Tracton Abbey
- Interactive map of Tracton Abbey

Monastery information
- Order: Cistercian

= Tracton Abbey =

Medieval Cistercian friary in Cork, Ireland

Tracton Abbey (Irish: Mainistir Thráicht Fhionn), was a medieval Cistercian friary located in Tracton, County Cork, Ireland. No traces of the abbey remain today.

== History ==
Tracton Abbey was founded in 1225. By 1639 the abbey had fallen into disrepair, and by the time of the building of the church which currently occupies the grounds of the abbey, there were likely no remains standing.

The site once occupied by the abbey is now occupied by an Anglican church and by farm buildings.

== Historical artefacts ==
In 1680, a chalice was presented to the abbey, though it is likely 25 to 30 years older. It bears the inscription: "The gift of Mrs. Jane Daunt, widow.
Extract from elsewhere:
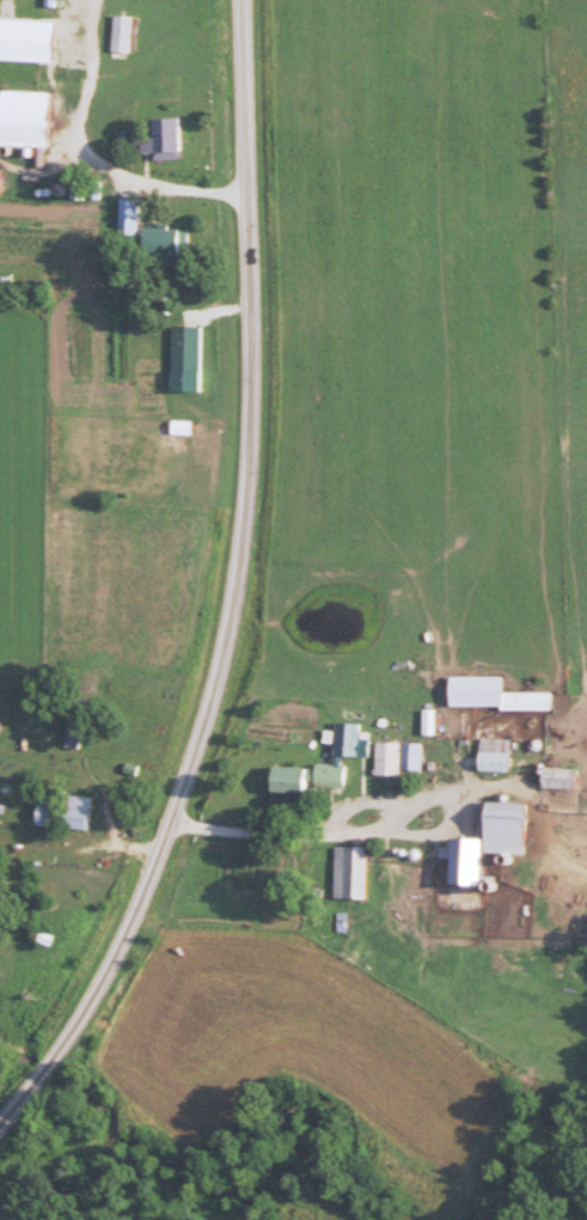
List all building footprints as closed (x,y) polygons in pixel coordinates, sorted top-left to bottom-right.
[(140,16),(121,16),(121,51),(140,51),(140,16)] [(44,82),(93,84),(95,43),(46,41),(44,82)] [(64,140),(66,94),(0,92),(0,148),(14,149),(14,138),(64,140)] [(189,153),(189,119),(146,119),(146,139),(139,139),(139,153),(189,153)] [(145,230),(145,199),(129,199),(129,230),(145,230)] [(196,264),(196,229),(155,229),(155,264),(196,264)] [(458,709),(561,709),(561,693),(513,693),(513,677),(458,677),(458,709)] [(72,748),(90,749),(90,710),(74,709),(72,748)] [(487,770),(518,770),(518,740),(487,740),(487,770)] [(430,743),(384,743),(384,774),(430,774),(430,743)] [(278,766),(277,800),(320,801),(320,786),(355,786),(355,768),(278,766)] [(586,789),(586,770),(555,770),(555,789),(586,789)] [(46,826),(101,828),(102,801),(47,798),(46,826)] [(466,838),(464,884),(495,885),(495,854),(540,855),(541,803),(487,802),(486,839),(466,838)] [(376,847),(341,847),(341,899),(376,899),(376,847)]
September 10th, 1680. Tracton Abbey Church." It is marked with the initials WTF and JH, JH being for John Hawkins, who made the chalice. It is emblazoned with a coat of arms bearing argent, featuring a chevron azure between three birds, similar to the crest of Lewis Watson, 1st Baron Rockingham.

One of only ten sheela na gigs known to originate in Cork is associated with Tracton Abbey. On show in the Cork Public Museum, it was found in a garden on the site of the former abbey.

In the early 19th century, an Iron Age horse bit was unearthed at the abbey, though the exact find place is unknown. Suspected to date from circa. 200 BC, the bit is now in the holding of the National Museum of Scotland.